Good News: New Rules Affect Tax Deductable Status of Local Stays

Capturing all available tax benefits for your business is challenging because tax rules change often. One new tax law is a substantial change in the way businesses have been handling employee travel.

Previously, tax-deductible travel expenses applied only when employees traveled away from home. If an employer paid for local accommodations for employees working late, it was not tax deductable; rather, the cost of accommodations became a personal expense not deductible by that employee.

Reimbursing employees for local accommodations caused difficulties for a business. Employer reimbursements of personal expenses to employees were being added to employees’ compensation amounts, triggering payroll taxes and difficulty in preparing accurate W-2s.
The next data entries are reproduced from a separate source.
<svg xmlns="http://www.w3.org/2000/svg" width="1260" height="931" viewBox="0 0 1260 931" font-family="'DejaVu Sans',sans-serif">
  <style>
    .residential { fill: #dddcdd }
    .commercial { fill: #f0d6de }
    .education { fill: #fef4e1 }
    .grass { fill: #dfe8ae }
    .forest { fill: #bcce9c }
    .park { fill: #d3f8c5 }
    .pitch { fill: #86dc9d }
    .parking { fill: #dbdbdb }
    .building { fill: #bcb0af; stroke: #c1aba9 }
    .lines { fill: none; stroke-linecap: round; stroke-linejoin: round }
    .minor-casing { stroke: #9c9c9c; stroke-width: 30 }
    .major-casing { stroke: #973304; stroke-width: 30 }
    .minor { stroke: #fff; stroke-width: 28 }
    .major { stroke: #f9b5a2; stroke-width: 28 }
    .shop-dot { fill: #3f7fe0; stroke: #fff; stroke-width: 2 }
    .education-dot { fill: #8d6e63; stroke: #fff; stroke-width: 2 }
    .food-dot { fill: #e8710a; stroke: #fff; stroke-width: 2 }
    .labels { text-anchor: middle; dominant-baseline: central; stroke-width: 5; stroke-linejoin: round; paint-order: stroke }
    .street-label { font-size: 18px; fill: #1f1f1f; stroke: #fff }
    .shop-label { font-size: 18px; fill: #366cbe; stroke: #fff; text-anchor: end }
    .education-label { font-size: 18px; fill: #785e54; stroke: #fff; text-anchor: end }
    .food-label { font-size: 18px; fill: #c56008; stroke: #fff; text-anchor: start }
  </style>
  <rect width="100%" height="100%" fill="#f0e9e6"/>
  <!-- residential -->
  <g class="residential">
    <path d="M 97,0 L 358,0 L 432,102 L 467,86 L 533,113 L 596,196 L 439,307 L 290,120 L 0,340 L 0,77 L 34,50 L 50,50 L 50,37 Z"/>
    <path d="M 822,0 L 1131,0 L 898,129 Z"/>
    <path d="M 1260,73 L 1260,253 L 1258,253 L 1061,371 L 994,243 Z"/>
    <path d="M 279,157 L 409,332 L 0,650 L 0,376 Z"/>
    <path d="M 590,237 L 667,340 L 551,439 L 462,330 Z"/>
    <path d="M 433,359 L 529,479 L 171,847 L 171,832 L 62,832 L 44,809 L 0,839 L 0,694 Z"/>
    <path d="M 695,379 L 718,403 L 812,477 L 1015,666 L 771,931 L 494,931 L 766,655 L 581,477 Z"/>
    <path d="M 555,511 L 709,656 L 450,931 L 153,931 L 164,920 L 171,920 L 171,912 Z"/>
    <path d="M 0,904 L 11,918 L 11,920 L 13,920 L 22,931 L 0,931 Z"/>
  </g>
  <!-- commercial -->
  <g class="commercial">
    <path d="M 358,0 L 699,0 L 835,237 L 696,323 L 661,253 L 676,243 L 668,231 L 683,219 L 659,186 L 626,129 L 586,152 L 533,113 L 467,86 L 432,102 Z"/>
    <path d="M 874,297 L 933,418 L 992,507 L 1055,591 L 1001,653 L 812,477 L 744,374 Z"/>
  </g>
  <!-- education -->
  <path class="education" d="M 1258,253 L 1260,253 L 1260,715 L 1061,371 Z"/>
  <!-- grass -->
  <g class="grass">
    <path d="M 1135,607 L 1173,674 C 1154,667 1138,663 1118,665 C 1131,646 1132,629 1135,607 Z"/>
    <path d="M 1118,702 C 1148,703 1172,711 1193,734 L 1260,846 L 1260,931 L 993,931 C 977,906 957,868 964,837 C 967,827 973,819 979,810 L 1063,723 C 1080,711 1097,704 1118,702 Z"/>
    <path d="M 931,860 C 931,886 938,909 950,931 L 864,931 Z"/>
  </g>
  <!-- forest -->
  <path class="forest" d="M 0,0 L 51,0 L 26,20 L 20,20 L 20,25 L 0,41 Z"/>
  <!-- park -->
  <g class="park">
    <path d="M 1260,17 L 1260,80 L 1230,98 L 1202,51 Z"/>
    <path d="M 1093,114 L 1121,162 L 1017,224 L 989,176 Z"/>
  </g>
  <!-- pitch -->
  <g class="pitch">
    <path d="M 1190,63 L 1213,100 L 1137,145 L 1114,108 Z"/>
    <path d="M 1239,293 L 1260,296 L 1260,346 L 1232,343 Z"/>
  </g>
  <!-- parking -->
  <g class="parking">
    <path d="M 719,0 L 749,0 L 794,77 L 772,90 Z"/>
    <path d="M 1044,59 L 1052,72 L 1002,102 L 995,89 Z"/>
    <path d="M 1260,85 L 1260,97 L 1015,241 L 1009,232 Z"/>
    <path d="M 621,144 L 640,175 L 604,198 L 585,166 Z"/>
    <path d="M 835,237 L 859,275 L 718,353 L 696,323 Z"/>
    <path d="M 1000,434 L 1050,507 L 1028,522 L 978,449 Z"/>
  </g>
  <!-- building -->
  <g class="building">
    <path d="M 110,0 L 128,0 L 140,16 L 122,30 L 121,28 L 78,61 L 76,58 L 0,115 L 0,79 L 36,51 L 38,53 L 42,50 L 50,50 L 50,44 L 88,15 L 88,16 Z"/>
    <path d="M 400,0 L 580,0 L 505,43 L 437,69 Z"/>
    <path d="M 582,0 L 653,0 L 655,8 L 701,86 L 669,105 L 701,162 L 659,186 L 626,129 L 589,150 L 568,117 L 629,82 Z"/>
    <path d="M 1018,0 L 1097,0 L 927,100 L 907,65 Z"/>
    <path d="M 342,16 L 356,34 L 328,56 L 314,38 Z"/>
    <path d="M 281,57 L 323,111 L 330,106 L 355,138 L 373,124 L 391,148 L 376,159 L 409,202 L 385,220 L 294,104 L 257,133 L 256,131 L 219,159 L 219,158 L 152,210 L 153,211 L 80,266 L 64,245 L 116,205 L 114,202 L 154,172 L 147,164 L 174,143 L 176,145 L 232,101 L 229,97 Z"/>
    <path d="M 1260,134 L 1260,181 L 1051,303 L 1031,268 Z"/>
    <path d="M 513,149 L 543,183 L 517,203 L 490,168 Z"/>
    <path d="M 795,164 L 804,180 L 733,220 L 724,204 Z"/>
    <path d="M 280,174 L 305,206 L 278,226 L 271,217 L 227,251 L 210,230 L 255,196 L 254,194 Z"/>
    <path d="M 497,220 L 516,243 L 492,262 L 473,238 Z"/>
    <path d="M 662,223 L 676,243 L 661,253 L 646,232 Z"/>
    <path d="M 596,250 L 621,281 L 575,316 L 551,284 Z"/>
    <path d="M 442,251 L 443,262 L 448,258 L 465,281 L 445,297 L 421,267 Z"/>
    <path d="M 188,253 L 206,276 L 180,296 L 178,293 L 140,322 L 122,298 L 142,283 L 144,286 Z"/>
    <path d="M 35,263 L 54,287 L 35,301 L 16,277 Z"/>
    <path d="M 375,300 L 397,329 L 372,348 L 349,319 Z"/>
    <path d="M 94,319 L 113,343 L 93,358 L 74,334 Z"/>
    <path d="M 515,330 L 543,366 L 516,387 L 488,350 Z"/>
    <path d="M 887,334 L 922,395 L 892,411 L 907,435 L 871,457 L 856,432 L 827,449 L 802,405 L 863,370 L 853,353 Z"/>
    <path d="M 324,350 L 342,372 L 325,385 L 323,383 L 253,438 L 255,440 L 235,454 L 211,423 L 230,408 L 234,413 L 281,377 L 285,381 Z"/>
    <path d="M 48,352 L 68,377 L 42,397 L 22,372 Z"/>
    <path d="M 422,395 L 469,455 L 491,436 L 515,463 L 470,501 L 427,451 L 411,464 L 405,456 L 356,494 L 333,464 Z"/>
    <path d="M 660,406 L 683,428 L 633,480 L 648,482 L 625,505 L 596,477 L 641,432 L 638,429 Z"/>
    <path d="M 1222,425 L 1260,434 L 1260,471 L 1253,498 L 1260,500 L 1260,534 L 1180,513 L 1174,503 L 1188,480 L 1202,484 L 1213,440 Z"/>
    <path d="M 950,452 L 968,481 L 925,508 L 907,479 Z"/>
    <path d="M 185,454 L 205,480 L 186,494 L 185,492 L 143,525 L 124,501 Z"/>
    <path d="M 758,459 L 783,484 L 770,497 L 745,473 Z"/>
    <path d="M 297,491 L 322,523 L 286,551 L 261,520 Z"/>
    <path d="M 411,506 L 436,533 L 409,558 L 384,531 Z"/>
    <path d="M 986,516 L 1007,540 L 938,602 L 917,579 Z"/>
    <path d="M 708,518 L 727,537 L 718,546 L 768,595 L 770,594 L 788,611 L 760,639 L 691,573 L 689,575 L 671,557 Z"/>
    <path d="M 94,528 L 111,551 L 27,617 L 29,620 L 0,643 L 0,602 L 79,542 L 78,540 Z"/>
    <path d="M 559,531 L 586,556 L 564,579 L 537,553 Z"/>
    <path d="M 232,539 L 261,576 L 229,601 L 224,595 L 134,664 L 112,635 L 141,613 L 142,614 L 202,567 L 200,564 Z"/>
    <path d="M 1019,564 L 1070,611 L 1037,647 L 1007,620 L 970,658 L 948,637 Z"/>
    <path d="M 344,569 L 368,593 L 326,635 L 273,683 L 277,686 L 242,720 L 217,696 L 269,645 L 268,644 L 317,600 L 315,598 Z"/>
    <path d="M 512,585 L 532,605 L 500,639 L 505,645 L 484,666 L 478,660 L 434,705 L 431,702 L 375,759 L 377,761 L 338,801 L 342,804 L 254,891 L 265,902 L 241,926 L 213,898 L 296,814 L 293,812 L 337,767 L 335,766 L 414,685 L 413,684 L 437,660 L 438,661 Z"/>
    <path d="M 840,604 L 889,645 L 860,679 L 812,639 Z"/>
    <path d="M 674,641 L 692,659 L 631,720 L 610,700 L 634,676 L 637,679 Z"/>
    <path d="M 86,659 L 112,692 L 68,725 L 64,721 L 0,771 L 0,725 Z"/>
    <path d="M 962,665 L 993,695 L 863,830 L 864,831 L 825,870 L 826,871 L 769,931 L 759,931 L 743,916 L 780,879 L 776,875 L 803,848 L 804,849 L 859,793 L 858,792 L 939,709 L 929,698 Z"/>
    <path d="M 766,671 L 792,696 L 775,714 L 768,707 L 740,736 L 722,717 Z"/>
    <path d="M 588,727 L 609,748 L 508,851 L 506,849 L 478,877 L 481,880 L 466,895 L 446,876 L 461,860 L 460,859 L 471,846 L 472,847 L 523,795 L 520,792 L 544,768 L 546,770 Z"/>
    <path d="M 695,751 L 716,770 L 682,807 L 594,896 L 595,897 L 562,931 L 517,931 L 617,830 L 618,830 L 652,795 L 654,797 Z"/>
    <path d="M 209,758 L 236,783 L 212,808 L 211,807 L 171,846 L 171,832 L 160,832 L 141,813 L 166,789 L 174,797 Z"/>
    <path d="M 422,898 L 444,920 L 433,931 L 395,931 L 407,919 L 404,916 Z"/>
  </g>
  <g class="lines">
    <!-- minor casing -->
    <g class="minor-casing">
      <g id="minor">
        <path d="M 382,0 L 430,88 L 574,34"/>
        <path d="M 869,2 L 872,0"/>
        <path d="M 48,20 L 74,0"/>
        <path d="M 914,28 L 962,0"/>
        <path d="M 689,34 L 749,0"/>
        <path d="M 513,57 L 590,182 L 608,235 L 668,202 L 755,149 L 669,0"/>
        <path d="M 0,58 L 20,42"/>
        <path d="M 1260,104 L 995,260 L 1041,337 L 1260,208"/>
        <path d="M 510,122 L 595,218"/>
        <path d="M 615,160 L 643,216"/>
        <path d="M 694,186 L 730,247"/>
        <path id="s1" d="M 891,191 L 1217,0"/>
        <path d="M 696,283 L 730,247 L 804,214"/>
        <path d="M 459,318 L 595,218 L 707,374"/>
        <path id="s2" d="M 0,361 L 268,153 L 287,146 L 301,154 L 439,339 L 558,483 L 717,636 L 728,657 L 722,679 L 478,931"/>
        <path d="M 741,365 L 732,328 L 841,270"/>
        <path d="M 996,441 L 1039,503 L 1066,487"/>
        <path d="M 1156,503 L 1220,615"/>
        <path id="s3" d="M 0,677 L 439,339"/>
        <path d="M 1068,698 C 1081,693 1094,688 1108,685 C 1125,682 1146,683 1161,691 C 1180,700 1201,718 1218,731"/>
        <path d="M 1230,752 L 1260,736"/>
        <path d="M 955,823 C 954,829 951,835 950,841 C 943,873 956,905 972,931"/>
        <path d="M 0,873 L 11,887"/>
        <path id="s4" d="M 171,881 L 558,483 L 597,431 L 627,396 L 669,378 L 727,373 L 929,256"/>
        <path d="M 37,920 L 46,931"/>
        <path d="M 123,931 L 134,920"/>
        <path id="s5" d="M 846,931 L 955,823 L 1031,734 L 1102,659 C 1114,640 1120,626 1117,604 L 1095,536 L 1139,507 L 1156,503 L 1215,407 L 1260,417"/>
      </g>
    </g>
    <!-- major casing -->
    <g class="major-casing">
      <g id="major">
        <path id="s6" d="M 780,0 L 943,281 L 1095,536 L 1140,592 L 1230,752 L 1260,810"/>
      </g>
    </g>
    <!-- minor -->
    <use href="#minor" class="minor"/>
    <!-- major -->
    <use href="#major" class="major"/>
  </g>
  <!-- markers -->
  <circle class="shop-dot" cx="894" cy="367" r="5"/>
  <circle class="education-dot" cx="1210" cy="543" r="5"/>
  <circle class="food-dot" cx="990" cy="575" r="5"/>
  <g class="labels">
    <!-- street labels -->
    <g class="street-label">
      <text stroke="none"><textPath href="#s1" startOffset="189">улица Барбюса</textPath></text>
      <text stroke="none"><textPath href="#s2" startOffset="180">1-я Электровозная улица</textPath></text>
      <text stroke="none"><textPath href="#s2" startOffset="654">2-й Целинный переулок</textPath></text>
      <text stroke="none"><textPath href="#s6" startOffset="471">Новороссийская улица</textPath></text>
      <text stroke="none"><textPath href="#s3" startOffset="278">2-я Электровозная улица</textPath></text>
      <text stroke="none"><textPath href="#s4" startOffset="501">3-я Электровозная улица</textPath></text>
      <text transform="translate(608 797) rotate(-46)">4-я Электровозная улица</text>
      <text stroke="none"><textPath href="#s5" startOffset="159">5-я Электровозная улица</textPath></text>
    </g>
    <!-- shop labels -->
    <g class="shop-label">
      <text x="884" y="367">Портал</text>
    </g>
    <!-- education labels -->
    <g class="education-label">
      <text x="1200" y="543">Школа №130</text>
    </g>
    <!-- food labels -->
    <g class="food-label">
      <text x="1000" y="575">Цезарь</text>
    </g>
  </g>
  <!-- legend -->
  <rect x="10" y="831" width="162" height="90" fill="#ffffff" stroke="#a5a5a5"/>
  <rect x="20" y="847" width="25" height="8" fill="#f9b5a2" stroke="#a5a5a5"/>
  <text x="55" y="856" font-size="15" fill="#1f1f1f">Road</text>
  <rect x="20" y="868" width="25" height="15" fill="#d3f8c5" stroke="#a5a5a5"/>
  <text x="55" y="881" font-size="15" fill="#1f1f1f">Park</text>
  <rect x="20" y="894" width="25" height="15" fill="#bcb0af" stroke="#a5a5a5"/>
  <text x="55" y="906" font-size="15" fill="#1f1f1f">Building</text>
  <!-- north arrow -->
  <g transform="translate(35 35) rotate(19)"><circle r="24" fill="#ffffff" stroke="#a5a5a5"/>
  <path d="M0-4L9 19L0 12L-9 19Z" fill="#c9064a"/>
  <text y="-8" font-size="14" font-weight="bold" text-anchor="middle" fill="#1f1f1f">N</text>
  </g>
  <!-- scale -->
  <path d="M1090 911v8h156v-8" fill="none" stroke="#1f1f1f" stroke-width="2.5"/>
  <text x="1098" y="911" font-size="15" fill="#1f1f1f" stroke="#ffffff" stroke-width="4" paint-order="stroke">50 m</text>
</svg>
A new rule permits tax deduction for local lodging when it satisfies a bona fide requirement imposed by the employer; for example, providing local accommodations so an employee can participate in meetings.

In these instances, a business may provide tax-free reimbursement to the employee and deduct the cost as a travel expense.

Extravagant expenses are not eligible, and the employee must stay overnight at the function’s locale. Special provisions limit the local stay to five consecutive nights, and this deduction is allowed on only one occasion per calendar quarter.

The new rules are good news for employers and employees. Businesses can avoid tax complications when arranging local lodgings so employees can attend early morning presentations or late-night business social events.